Exercise brief
Copy out every line of the listing below word for word, keeping the original order and line breaks.

Text extracted per page:
= Beginning of Section =

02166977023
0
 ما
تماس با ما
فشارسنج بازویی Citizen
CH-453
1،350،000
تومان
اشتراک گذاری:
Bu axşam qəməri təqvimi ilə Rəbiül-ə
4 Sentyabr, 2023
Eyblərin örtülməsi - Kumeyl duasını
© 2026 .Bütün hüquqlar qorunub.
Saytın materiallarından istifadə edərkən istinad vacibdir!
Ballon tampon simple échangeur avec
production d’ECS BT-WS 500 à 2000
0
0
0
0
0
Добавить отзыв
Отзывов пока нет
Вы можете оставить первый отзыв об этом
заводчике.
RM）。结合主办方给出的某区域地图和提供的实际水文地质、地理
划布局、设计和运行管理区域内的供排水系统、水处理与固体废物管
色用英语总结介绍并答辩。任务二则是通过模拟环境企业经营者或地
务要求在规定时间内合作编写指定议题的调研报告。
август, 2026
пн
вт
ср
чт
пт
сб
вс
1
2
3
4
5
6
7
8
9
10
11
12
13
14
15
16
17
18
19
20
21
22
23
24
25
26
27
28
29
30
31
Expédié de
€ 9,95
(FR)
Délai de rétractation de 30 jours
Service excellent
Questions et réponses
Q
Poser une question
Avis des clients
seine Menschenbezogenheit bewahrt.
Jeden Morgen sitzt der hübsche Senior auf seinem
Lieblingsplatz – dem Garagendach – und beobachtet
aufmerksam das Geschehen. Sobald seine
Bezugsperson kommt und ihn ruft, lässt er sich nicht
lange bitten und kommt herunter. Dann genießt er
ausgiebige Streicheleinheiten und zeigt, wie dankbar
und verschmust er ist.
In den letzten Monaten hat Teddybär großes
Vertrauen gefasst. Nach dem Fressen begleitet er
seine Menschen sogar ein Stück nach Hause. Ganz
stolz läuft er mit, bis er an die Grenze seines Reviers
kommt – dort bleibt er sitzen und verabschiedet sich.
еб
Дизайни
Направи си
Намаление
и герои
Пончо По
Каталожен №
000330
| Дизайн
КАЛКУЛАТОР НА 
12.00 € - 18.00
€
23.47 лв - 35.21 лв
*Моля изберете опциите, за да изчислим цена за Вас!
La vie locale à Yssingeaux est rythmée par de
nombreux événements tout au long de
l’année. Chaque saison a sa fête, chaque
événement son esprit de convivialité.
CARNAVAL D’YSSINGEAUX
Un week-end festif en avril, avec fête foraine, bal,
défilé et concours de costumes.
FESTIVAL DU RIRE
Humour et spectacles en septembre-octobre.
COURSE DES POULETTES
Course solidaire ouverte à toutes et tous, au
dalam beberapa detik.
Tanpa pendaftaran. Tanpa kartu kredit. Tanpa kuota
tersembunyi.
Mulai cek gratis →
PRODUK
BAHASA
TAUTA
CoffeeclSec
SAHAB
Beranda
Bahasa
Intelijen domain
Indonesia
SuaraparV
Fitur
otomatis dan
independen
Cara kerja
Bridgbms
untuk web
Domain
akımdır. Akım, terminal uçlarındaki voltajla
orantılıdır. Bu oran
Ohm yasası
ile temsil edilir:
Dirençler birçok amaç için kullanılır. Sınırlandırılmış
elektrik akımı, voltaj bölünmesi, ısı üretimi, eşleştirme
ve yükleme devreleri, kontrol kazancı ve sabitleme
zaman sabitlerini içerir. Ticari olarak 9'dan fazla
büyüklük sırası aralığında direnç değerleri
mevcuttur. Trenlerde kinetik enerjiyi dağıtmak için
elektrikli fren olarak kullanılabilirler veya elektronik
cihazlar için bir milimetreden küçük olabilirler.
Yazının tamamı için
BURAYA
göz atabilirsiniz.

= End of Section =

Your response
02166977023
0
 ما
تماس با ما
فشارسنج بازویی Citizen
CH-453
1،350،000
تومان
اشتراک گذاری:
Bu axşam qəməri təqvimi ilə Rəbiül-ə
4 Sentyabr, 2023
Eyblərin örtülməsi - Kumeyl duasını
© 2026 .Bütün hüquqlar qorunub.
Saytın materiallarından istifadə edərkən istinad vacibdir!
Ballon tampon simple échangeur avec
production d’ECS BT-WS 500 à 2000
0
0
0
0
0
Добавить отзыв
Отзывов пока нет
Вы можете оставить первый отзыв об этом
заводчике.
RM）。结合主办方给出的某区域地图和提供的实际水文地质、地理
划布局、设计和运行管理区域内的供排水系统、水处理与固体废物管
色用英语总结介绍并答辩。任务二则是通过模拟环境企业经营者或地
务要求在规定时间内合作编写指定议题的调研报告。
август, 2026
пн
вт
ср
чт
пт
сб
вс
1
2
3
4
5
6
7
8
9
10
11
12
13
14
15
16
17
18
19
20
21
22
23
24
25
26
27
28
29
30
31
Expédié de
€ 9,95
(FR)
Délai de rétractation de 30 jours
Service excellent
Questions et réponses
Q
Poser une question
Avis des clients
seine Menschenbezogenheit bewahrt.
Jeden Morgen sitzt der hübsche Senior auf seinem
Lieblingsplatz – dem Garagendach – und beobachtet
aufmerksam das Geschehen. Sobald seine
Bezugsperson kommt und ihn ruft, lässt er sich nicht
lange bitten und kommt herunter. Dann genießt er
ausgiebige Streicheleinheiten und zeigt, wie dankbar
und verschmust er ist.
In den letzten Monaten hat Teddybär großes
Vertrauen gefasst. Nach dem Fressen begleitet er
seine Menschen sogar ein Stück nach Hause. Ganz
stolz läuft er mit, bis er an die Grenze seines Reviers
kommt – dort bleibt er sitzen und verabschiedet sich.
еб
Дизайни
Направи си
Намаление
и герои
Пончо По
Каталожен №
000330
| Дизайн
КАЛКУЛАТОР НА 
12.00 € - 18.00
€
23.47 лв - 35.21 лв
*Моля изберете опциите, за да изчислим цена за Вас!
La vie locale à Yssingeaux est rythmée par de
nombreux événements tout au long de
l’année. Chaque saison a sa fête, chaque
événement son esprit de convivialité.
CARNAVAL D’YSSINGEAUX
Un week-end festif en avril, avec fête foraine, bal,
défilé et concours de costumes.
FESTIVAL DU RIRE
Humour et spectacles en septembre-octobre.
COURSE DES POULETTES
Course solidaire ouverte à toutes et tous, au
dalam beberapa detik.
Tanpa pendaftaran. Tanpa kartu kredit. Tanpa kuota
tersembunyi.
Mulai cek gratis →
PRODUK
BAHASA
TAUTA
CoffeeclSec
SAHAB
Beranda
Bahasa
Intelijen domain
Indonesia
SuaraparV
Fitur
otomatis dan
independen
Cara kerja
Bridgbms
untuk web
Domain
akımdır. Akım, terminal uçlarındaki voltajla
orantılıdır. Bu oran
Ohm yasası
ile temsil edilir:
Dirençler birçok amaç için kullanılır. Sınırlandırılmış
elektrik akımı, voltaj bölünmesi, ısı üretimi, eşleştirme
ve yükleme devreleri, kontrol kazancı ve sabitleme
zaman sabitlerini içerir. Ticari olarak 9'dan fazla
büyüklük sırası aralığında direnç değerleri
mevcuttur. Trenlerde kinetik enerjiyi dağıtmak için
elektrikli fren olarak kullanılabilirler veya elektronik
cihazlar için bir milimetreden küçük olabilirler.
Yazının tamamı için
BURAYA
göz atabilirsiniz.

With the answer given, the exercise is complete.